____ Records supplied

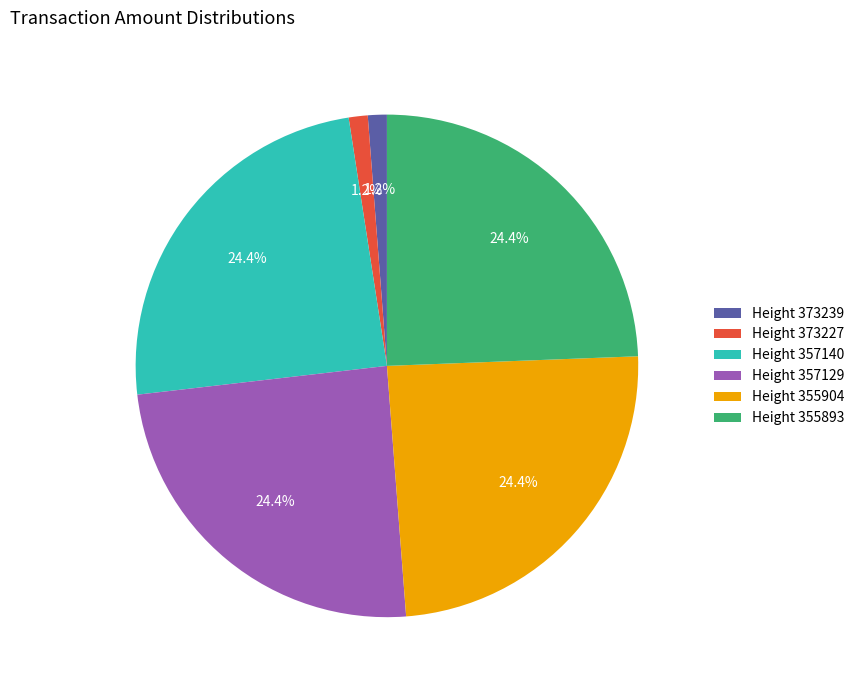

Is there any slice that represents more than half of the pie?

No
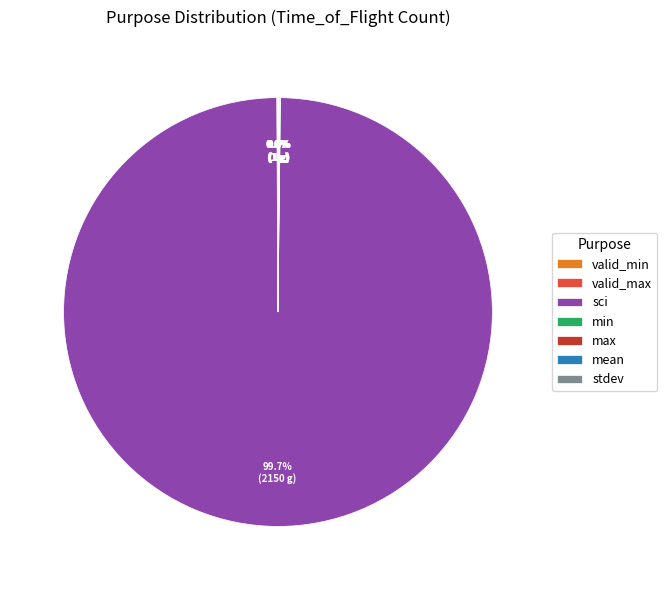

Which category has the biggest portion of the pie?

sci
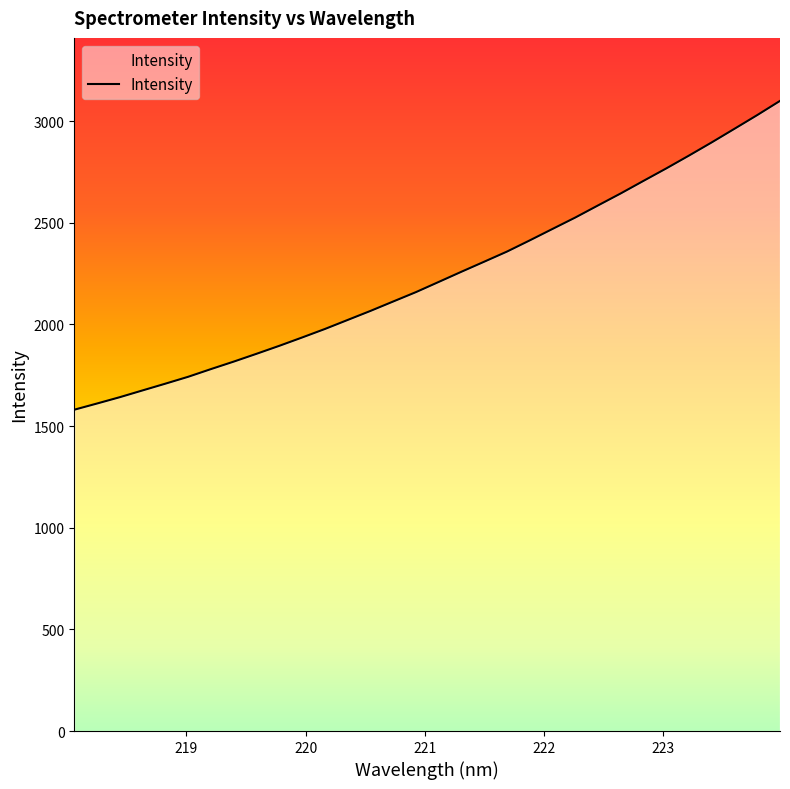

What is the greatest value displayed?

3098.9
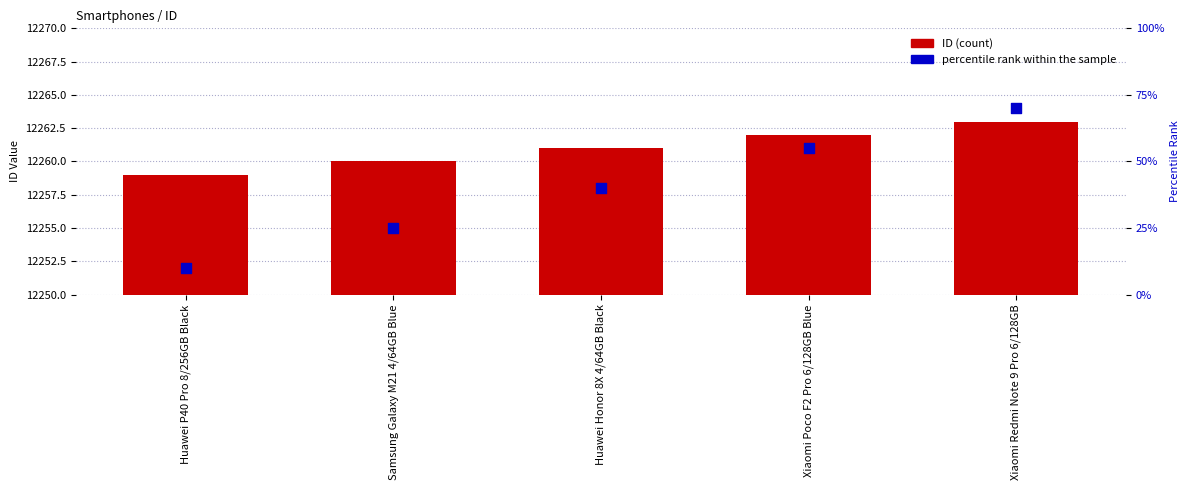

At which category is the sum across all series the highest?

Xiaomi Redmi Note 9 Pro 6/128GB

________

Exercise instructions:
Can you write out the material above word for word, leaving out the pictures?

Exercise response:
Is there any slice that represents more than half of the pie?

No

Which category has the biggest portion of the pie?

sci

What is the greatest value displayed?

3098.9

At which category is the sum across all series the highest?

Xiaomi Redmi Note 9 Pro 6/128GB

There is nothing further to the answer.